40 young (average age = 20 yrs) healthy subjects were assessed. Peak MP density was measured using HFP in Newtonian view. Resolution acuity was measured as the minimum perceivable gap between two solid black lines (1’ width) vertically separated on a 0.5° circular backlit diffusing background. This background appeared either white (17 cd/m2) or yellow (16 cd/m2). The yellow background was produced by using LEDs with a peak = 570 nm. The white background was produced by combining the yellow with a blue LED (peak = 460 nm). The subject’s head (5.33 meters from the stimulus) was stabilized with a head–rest assembly and their adaptive state was controlled using a constant white surround (11 cd/m2).
MPOD density ranged from 0.14 to 1.00 log units measured at 30’. Resolution acuities ranged from 14 to 75 arc seconds (M = 33 seconds). There was no significant relation between MPOD and resolution acuity as measured using the white or yellow background or the difference between the two.

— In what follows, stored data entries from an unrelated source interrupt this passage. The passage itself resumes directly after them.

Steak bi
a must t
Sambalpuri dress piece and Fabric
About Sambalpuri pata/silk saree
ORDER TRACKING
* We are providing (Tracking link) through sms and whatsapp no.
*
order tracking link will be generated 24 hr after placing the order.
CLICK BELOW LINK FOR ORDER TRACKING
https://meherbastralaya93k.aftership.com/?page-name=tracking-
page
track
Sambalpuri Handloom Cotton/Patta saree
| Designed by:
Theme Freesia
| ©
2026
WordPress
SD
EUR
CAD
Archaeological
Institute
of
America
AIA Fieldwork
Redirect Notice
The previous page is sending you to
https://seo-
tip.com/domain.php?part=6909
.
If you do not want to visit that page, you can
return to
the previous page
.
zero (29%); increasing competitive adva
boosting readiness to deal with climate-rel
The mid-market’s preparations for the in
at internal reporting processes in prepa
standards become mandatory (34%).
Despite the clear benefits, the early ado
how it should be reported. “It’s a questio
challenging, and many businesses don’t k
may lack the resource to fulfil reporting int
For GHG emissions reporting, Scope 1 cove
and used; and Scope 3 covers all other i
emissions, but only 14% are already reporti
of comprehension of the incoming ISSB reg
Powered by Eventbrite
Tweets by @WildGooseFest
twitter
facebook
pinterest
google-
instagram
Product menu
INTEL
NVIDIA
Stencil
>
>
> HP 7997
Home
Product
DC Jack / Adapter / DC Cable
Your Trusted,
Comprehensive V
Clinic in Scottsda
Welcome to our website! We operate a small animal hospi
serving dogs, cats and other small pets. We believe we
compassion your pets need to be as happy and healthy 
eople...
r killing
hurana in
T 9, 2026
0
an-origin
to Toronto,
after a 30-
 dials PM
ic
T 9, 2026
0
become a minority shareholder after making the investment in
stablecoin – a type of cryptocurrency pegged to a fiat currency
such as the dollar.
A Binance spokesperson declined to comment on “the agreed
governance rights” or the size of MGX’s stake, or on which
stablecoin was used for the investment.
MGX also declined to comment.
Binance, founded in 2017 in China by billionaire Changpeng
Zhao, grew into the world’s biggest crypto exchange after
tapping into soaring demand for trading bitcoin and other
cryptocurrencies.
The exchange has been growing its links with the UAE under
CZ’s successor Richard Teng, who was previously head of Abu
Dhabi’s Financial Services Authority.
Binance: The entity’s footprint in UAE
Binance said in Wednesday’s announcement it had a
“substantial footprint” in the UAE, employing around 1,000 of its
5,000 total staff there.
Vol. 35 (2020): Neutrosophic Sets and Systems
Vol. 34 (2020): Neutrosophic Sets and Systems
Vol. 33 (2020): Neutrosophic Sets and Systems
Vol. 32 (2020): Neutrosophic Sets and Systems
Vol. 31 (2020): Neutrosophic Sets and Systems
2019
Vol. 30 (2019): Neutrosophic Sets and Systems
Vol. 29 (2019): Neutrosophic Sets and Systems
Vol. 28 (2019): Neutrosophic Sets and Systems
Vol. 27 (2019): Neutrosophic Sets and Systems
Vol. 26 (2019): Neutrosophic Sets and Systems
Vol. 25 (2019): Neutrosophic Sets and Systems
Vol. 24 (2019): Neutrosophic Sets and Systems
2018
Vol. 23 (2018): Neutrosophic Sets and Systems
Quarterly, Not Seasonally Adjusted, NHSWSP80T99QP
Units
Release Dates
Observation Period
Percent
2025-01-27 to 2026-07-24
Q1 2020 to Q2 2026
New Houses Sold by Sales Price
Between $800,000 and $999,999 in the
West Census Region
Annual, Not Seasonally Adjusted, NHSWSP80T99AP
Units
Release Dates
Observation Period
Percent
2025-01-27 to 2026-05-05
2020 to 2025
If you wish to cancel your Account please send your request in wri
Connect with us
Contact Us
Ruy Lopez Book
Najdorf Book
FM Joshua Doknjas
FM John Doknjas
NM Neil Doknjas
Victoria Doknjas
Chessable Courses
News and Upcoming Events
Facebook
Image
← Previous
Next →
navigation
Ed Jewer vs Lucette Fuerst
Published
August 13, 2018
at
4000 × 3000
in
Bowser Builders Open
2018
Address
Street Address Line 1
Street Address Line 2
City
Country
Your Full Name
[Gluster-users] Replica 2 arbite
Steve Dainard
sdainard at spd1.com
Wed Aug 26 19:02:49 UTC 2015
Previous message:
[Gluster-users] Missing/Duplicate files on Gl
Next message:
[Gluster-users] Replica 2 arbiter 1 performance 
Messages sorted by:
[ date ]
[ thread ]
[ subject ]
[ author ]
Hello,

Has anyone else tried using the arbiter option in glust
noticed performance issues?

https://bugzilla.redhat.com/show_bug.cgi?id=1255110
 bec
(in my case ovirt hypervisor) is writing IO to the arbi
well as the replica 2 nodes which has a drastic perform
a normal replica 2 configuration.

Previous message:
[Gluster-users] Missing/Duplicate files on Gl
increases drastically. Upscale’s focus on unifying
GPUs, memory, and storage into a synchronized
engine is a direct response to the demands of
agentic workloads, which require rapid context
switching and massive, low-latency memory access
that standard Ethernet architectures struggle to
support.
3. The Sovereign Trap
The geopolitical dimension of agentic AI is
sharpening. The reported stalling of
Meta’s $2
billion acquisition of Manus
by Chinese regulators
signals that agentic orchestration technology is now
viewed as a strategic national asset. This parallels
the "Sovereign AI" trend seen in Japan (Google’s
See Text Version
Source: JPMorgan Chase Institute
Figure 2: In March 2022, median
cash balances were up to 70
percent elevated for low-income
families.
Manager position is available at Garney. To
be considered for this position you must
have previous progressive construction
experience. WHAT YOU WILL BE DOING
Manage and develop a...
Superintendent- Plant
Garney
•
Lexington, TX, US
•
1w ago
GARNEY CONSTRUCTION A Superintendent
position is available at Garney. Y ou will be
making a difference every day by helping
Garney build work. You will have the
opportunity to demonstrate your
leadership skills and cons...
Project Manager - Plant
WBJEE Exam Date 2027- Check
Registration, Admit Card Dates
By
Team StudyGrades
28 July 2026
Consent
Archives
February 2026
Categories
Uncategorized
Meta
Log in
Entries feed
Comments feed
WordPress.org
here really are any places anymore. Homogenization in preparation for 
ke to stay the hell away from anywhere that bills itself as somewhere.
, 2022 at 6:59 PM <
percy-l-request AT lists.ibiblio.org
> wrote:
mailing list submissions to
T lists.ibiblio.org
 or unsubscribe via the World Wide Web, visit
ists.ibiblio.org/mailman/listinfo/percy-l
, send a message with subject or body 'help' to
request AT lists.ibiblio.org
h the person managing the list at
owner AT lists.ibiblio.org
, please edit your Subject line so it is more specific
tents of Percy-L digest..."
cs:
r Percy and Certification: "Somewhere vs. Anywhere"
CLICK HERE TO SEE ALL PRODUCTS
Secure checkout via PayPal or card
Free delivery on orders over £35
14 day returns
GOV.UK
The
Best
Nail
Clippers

MP passively filters SW light, which is known to be poorly focused at the plane of the retina. Our conditions were designed so that filtering by MP would influence the white condition, which contained SW light, but not the yellow condition, which did not contain SW light. Our finding that MP was not related to any of our conditions does not support the Acuity Hypothesis, as classically stated. Since standard acuity tasks reflect primarily high spatial frequencies, it is logically possible that a test designed to reflect mid–or–low spatial frequencies could yield different results.